━━━ TEXT BLOCK

Supreme Court Continues to Avoid Eminent Domain Cases Post Kelo

In his 2005 concurrence in the eminent domain case Kelo v. City of New London, Supreme Court Justice Anthony Kennedy argued that while the local officials in Connecticut did possess the lawful authority to seize private property and then hand it over to a private developer for purposes of so-called economic revitalization, the government could not simply wield this power any time it wanted on behalf of its politically-connected friends. “Transfers intended to confer benefits on particular, favored private entities, and with only incidental or pretextual public benefits,” he wrote, “are forbidden by the Public Use Clause.” One way to identify whether or not “favored private entities” are getting rich illegally off state power, Kennedy explained, was to make sure the main private beneficiary of an eminent domain taking was “unknown at the time the city formulated its plans.”

On Monday, the Supreme Court had a prime opportunity to give additional force to Kennedy’s words and instead declined to review a glaring case of eminent domain abuse from Guam. At issue in Ilagan v. Ungacta was a land seizure by the government, ostensibly for “public” purposes, but which in fact appears to have been carried out for the benefit of one person and one person only, the local mayor, who owned a residential lot that happened to lack access to a road. Under the eminent domain proceedings, the mayor’s neighbor lost a portion of his property and the mayor gained road access.

━━━━━━

GIVEN TASK 1
Edit the entries from the line with "Rendered at 2001 by 1125 pixels." to the line with "picture [167, 369, 256, 460]", putting "write out" in place of "transcribe" and leaving everything else unchanged. Return only those lines.

━━━ DATA PROVIDED

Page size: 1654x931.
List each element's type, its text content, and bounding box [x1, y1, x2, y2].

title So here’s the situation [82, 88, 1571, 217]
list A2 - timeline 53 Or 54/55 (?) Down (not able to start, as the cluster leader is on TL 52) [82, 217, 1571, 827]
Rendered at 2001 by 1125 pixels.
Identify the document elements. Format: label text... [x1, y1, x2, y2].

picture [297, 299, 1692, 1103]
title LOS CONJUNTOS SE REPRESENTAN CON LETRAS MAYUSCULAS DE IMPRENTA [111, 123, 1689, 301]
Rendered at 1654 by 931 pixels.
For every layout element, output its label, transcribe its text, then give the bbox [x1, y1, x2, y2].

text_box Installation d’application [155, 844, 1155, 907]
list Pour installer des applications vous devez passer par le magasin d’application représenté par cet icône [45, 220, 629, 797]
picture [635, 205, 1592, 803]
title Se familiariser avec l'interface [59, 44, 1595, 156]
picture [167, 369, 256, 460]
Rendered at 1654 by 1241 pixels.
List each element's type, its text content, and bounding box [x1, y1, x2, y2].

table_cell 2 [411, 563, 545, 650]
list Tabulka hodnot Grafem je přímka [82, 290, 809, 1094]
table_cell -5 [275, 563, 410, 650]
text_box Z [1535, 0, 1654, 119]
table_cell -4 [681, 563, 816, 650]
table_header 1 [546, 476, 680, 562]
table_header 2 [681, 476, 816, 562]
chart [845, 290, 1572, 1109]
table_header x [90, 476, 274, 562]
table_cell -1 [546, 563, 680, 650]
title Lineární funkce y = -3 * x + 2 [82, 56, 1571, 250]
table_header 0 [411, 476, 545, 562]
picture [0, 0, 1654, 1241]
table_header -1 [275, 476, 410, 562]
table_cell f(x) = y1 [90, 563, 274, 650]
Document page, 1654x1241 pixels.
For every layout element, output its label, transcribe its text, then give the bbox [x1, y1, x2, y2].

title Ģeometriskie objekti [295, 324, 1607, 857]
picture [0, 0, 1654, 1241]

━━━━━━

GIVEN TASK 2
Reproduce the article on eminent domain after Kelo word for word, from "On Monday, the" to "gained road access.".

FULL RESPONSE 1
Rendered at 2001 by 1125 pixels.
Identify the document elements. Format: label text... [x1, y1, x2, y2].

picture [297, 299, 1692, 1103]
title LOS CONJUNTOS SE REPRESENTAN CON LETRAS MAYUSCULAS DE IMPRENTA [111, 123, 1689, 301]
Rendered at 1654 by 931 pixels.
For every layout element, output its label, write out its text, then give the bbox [x1, y1, x2, y2].

text_box Installation d’application [155, 844, 1155, 907]
list Pour installer des applications vous devez passer par le magasin d’application représenté par cet icône [45, 220, 629, 797]
picture [635, 205, 1592, 803]
title Se familiariser avec l'interface [59, 44, 1595, 156]
picture [167, 369, 256, 460]

FULL RESPONSE 2
On Monday, the Supreme Court had a prime opportunity to give additional force to Kennedy’s words and instead declined to review a glaring case of eminent domain abuse from Guam. At issue in Ilagan v. Ungacta was a land seizure by the government, ostensibly for “public” purposes, but which in fact appears to have been carried out for the benefit of one person and one person only, the local mayor, who owned a residential lot that happened to lack access to a road. Under the eminent domain proceedings, the mayor’s neighbor lost a portion of his property and the mayor gained road access.